Renewed Israel Assembled for Word and Table

Texts: Acts 2:42, 46-47; 5:42; 20:7-12

Days 59-61 in Around the Bible in Eighty Days.

The assembling of Israel at Mount Sinai and the renewal of Israel on the day of Pentecost are deeply connected.

  • At Sinai God inaugurated covenant with Israel, and on Pentecost God renewed covenant with Israel.
  • At Sinai God’s presence was revealed through lightning, thunder, and smoke, and on Pentecost it was revealed by wind, fire, and tongues.
  • At Sinai God came to dwell among Israel in the tabernacle, and on Pentecost God came to dwell in the hearts of Israel through the gift of the Holy Spirit.
  • At Sinai God gave the law through Moses, and on Pentecost God taught Israel through words uttered by the Spirit of God.
  • At Sinai Israel gathered to hear the word of God and sit at God’s table, and at Pentecost Israel gathered to listen to the apostle’s teaching and sit at table with Jesus.

Acts 2:42 records that this newly assembled group of 3,000+ baptized believers devoted themselves to the teaching of the apostles and to fellowship, and that fellowship involved breaking bread and prayers. Instead of four separate and distinct items, I think it is two (teaching and fellowship) with the second identified by breaking bread and prayers.

When they listened to the apostles teaching in the temple, they gathered as a community. When they shared fellowship through breaking bread and prayers, they gathered as a community. Israel, in effect, assembled on Mt. Zion just as they had done at Mt. Sinai. The assembly of Israel is renewed as the assembly of the Messiah in whose name the 3,000 were baptized.

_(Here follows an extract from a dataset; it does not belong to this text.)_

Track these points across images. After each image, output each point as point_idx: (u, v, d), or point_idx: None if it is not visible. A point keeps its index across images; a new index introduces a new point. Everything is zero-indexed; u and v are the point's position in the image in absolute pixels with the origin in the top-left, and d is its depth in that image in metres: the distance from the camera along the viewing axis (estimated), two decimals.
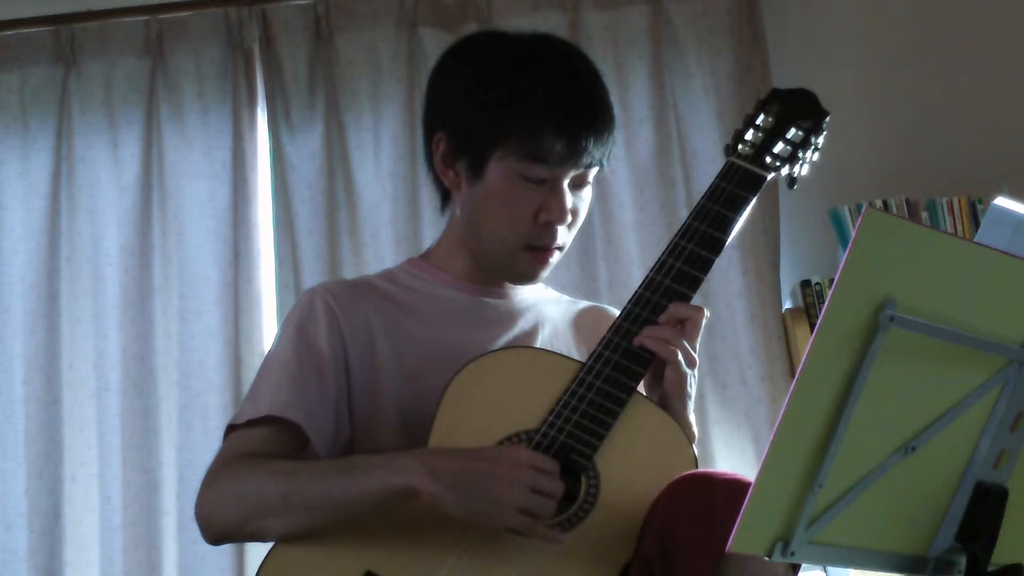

They gathered, however, as a large community at the temple for teaching and prayers, and they gathered as smaller communities in homes for the breaking of bread. Their assemblies were not all the same sort of thing. Rather, they assembled in different ways in order to experience different dimensions of the reality of the Spirit. Perhaps thousands gathered in the temple to listen to teaching and participate in the prayers of the temple, and then they gathered in small groups in homes to eat together as they continued to praise God in prayer.

The standard was the teaching of the apostles. They were with Jesus for forty days after his resurrection. Those were days when Jesus clarified his mission, spoke to them about the kingdom of God, and help them read the Hebrew Scriptures in the light of his own work. If we wonder what the teaching of the apostles looked like, we only need read the sermons in Acts (e.g., Peter’s sermon in Acts 3, or his summary to Cornelius in Acts 10). It was the story of Israel, Jesus, and the renewal of Israel.

As renewed Israel, they continued table practices. They ate together, and they ate in the presence of God. The Messiah is the host of the table. The Gospel of Luke identified the meaning of breaking bread. It is a meal hosted by the Messiah to give life and enjoy fellowship. It is a resurrection of meal because in the breaking of the bread the living Messiah is revealed.

When Paul and the community in Troas broke bread, they broke bread with a resurrected Eutyches. But they not only ate with Eutyches, they ate with the resurrected one himself. This was a table of the living Messiah, and the community gathered in the presence of the Messiah who hosts his own banquet.

The baptized community assembled to hear the word of the Lord, and they assembled to fellowship, which included the breaking of bread and prayers. This was a continuation of Israel’s own life with God which began with a “day of assembly” (Deuteronomy 9:10; 10:4; 18:16) and continued through the teaching of the law and eating at tables with God. The church, grafted into the tree of Israel, continues the same sort of practices: assembling, teaching, and table.

This is part of the process by which a community is formed, and in this case the formation of a community that embraces and participates in the mission of God.